After a disappointing start to the 2014 season, Novak Djokovic finally seems to be back on track.
Last week, the 26-year-old ended his drought by capturing his first tournament win of the year at the ATP BNP Paribas Open. Although it wasn’t easy—all but one of his six matches went to three sets—a win is a win.
That’s especially the case when you consider that other top players, such as Rafael Nadal, Andy Murray and Stanislas Wawrinka all bowed out before the quarterfinals. Djokovic also deserves credit for outlasting a revived Roger Federer (3-6, 6-3, 7-6) in the finals.
Given the form Federer has shown in recent weeks—including defeating Djokovic in the Dubai finals earlier this month—that accomplishment was no easy feat.
ATP commentator Rob Koenig brought up an even more impressive accomplishment by the No. 2-ranked player in the world:
But to Djokovic, the win merely serves as a foundation to build upon moving forward.

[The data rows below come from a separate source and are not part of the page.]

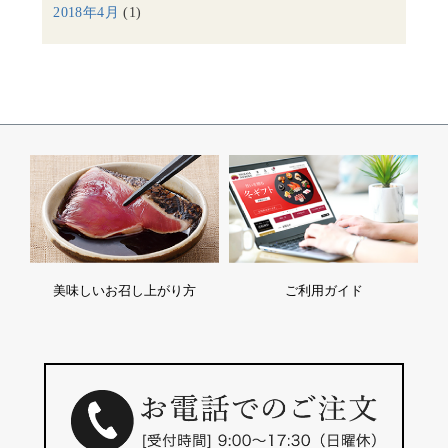
2018年4月
(1)
美味しいお召し上がり方
ご利用ガイド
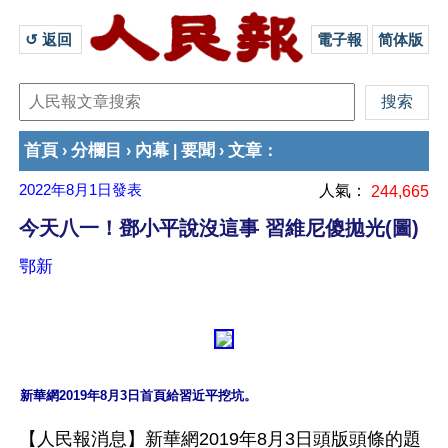
↺ 返回 
電子報
简体版
首頁
分欄目
內幕
要聞
文章
›
›
|
›
：
2022年8月1日
發表
人氣：
244,665
今天八一！鄧小平說沒這事 習維尼傻拋光(圖)
鄂新
新華網2019年8月3日首頁給習近平挖坑。
【人民報消息】新華網2019年8月3日頭版頭條的題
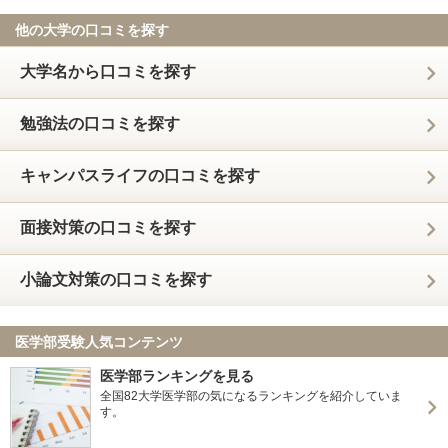
他の大学の口コミを探す
大学名から口コミを探す
勉強法の口コミを探す
キャンパスライフの口コミを探す
面接対策の口コミを探す
小論文対策の口コミを探す
医学部受験人気コンテンツ
医学部ランキングを見る
全国82大学医学部の気になるランキングを紹介していま
す。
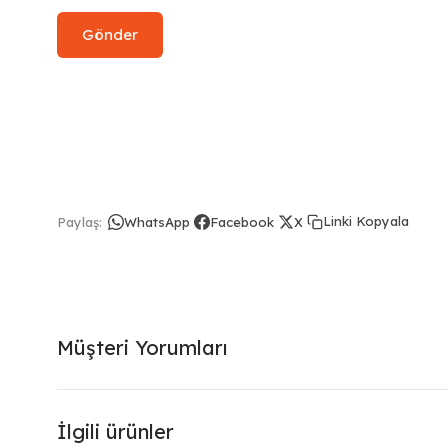
Linki Kopyala
Paylaş:
WhatsApp
Facebook
X
Müşteri Yorumları
İlgili ürünler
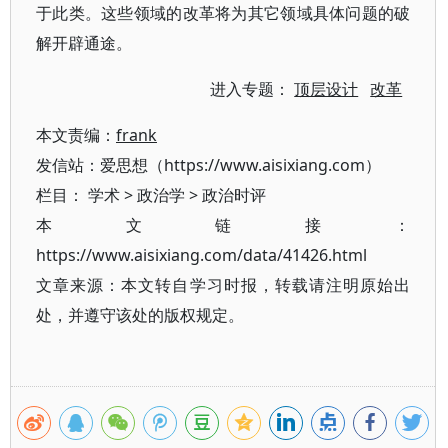
于此类。这些领域的改革将为其它领域具体问题的破
解开辟通途。
进入专题：
顶层设计
改革
本文责编：
frank
发信站：爱思想（https://www.aisixiang.com）
栏目：
学术
>
政治学
>
政治时评
本文链接：
https://www.aisixiang.com/data/41426.html
文章来源：本文转自学习时报，转载请注明原始出
处，并遵守该处的版权规定。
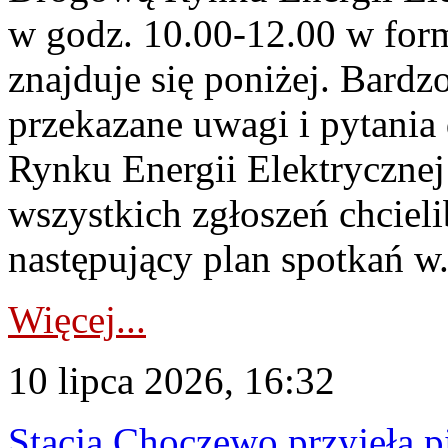
w godz. 10.00-12.00 w form
znajduje się poniżej. Bardz
przekazane uwagi i pytani
Rynku Energii Elektryczne
wszystkich zgłoszeń chcie
następujący plan spotkań w.
Więcej...
10 lipca 2026, 16:32
Stacja Choczewo przyjęła 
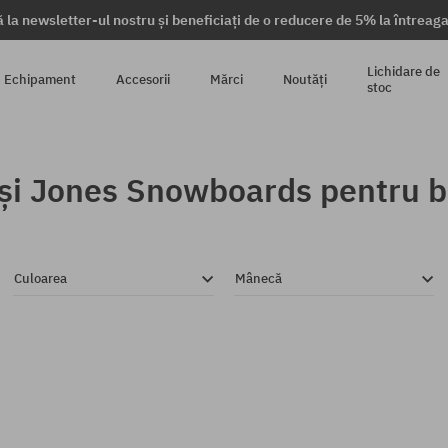
 la newsletter-ul nostru și beneficiați de o reducere de 5% la întrea
Lichidare de
Echipament
Accesorii
Mărci
Noutăți
stoc
i Jones Snowboards pentru b
Culoarea
Mânecă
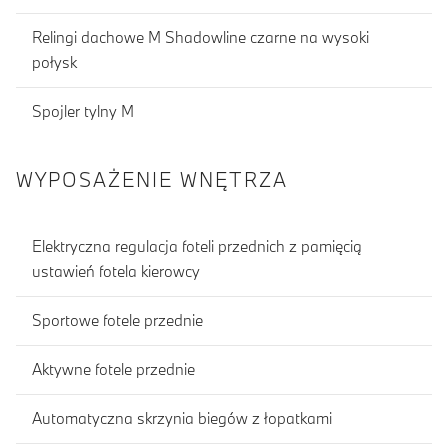
Relingi dachowe M Shadowline czarne na wysoki
połysk
Spojler tylny M
WYPOSAŻENIE WNĘTRZA
Elektryczna regulacja foteli przednich z pamięcią
ustawień fotela kierowcy
Sportowe fotele przednie
Aktywne fotele przednie
Automatyczna skrzynia biegów z łopatkami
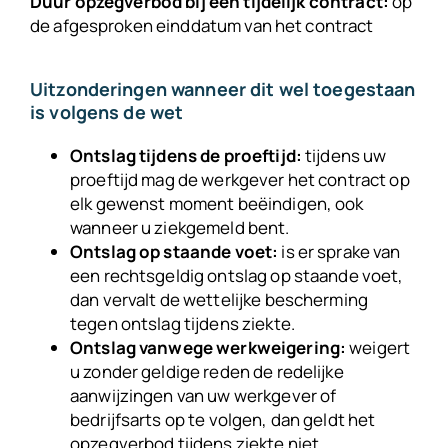
Duur opzegverbod bij een tijdelijk contract:
op
de afgesproken einddatum van het contract
Uitzonderingen wanneer dit wel toegestaan
is volgens de wet
Ontslag tijdens de proeftijd:
tijdens uw
proeftijd mag de werkgever het contract op
elk gewenst moment beëindigen, ook
wanneer u ziekgemeld bent.
Ontslag op staande voet:
is er sprake van
een rechtsgeldig ontslag op staande voet,
dan vervalt de wettelijke bescherming
tegen ontslag tijdens ziekte.
Ontslag vanwege werkweigering:
weigert
u zonder geldige reden de redelijke
aanwijzingen van uw werkgever of
bedrijfsarts op te volgen, dan geldt het
opzegverbod tijdens ziekte niet.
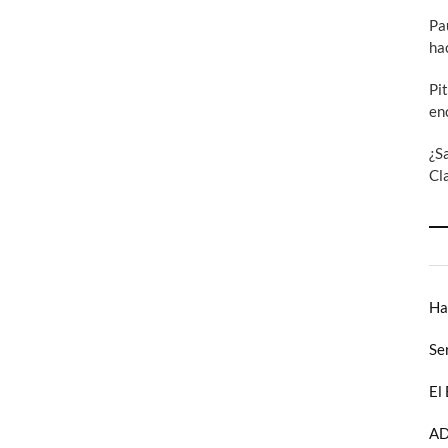
Pa
ha
Pi
en
¿S
Cl
Ha
Se
El
AD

“I had ups and downs in my concentration in opening rounds,” he said after the victory, per Tennisnow.com’s Chris Oddo. “But I managed to stay, as I said before, mentally strong and have the self belief. That’s something that definitely makes this title very special to me, and it’s going to mean a lot for what’s coming up.”

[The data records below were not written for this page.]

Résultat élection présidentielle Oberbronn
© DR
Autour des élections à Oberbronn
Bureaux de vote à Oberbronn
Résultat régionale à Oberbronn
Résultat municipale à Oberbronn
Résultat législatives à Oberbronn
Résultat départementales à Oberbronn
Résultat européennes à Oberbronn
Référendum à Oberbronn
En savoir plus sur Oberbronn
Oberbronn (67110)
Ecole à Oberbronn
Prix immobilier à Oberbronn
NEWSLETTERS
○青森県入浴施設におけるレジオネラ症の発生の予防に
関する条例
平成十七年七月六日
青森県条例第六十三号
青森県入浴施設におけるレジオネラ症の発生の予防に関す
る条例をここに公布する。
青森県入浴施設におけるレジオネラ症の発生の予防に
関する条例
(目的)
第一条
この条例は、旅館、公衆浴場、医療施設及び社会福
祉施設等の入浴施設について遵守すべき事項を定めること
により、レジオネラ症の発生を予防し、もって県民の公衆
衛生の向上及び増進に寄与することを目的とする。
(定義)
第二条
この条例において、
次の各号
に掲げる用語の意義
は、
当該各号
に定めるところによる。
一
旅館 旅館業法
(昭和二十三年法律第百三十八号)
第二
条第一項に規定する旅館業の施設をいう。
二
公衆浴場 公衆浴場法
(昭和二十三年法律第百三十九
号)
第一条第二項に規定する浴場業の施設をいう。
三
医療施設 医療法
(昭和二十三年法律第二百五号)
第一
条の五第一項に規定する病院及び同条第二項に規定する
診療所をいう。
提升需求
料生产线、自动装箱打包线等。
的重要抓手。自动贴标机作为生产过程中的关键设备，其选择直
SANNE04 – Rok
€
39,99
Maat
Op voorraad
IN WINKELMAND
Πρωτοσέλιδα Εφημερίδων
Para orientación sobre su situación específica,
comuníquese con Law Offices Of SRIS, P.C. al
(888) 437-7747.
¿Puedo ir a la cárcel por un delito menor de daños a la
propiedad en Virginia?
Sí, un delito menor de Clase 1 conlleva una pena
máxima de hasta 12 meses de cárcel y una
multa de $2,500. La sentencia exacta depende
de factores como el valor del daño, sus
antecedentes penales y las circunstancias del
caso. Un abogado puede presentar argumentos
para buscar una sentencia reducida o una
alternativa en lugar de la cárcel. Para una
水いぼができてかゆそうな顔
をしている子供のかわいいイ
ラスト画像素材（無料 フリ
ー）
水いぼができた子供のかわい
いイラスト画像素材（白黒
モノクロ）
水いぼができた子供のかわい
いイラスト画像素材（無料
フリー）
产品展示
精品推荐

Next up for the Serbian is the Sony Open. It’s an event he’s had a lot of success at, winning three times, including two of the last three.

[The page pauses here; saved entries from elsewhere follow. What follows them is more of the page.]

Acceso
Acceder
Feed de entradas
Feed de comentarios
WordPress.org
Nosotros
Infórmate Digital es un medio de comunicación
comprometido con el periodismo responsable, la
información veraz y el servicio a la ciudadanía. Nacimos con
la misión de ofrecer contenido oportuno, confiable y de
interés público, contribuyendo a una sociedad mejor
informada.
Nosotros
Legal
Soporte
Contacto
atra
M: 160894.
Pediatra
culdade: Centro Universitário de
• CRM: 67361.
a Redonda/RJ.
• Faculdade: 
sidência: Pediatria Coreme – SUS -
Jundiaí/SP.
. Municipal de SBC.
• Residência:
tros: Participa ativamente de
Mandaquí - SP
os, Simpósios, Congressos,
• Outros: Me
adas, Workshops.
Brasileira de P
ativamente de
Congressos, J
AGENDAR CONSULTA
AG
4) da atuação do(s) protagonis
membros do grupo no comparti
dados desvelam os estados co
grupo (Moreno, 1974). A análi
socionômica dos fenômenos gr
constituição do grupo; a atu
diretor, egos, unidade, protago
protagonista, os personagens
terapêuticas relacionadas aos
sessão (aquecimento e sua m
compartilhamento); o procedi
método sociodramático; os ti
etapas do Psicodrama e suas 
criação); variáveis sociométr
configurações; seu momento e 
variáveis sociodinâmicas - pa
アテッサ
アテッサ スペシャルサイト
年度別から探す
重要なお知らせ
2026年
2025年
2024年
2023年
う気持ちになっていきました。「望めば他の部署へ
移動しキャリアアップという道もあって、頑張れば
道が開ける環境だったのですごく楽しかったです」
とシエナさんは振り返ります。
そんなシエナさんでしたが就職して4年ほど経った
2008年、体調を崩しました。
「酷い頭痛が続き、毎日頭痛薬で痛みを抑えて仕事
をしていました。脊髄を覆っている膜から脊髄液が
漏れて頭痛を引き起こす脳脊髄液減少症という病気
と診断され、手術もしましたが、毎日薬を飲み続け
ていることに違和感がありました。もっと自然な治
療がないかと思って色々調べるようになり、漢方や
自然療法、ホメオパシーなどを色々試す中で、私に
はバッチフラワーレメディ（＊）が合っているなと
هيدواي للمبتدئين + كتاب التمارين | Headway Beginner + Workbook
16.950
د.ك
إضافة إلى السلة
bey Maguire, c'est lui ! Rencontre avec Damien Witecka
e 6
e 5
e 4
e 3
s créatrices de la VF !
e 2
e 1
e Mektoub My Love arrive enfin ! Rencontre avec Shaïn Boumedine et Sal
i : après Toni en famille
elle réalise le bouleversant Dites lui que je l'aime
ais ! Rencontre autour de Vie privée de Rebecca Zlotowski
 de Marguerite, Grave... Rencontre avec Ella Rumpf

The draw didn’t do Djokovic too many favors.
Both Murray and Federer are lurking on his half of the bracket. Djokovic could meet up with the former in the quarterfinals while the latter could be waiting in the semifinals.
The main course: A potential date with Nadal in the finals.
But if Djokovic can keep up his run of form, those names will be nothing more than obstacles in his way to capturing another tournament title.
With the way he’s serving, Djokovic would be a tough out for just about anyone. Thus far, he’s connecting on 68 percent of his first serves, securing 77 percent of first-serve points and winning 90 percent of his service games.
All three of those marks are currently career highs for the 11-year veteran.
That’s a good sign for Djokovic, who is hoping his serving prowess can translate into another Grand Slam victory. After winning five such tournaments from 2011-12, he’s only won one in his last eight tries.
For a player who is looking to etch his name as one of the greatest to ever pick up a racket, that is simply not good enough.
If he can emerge victorious in Miami, it could be just the springboard he needs heading into the meaty part of the season.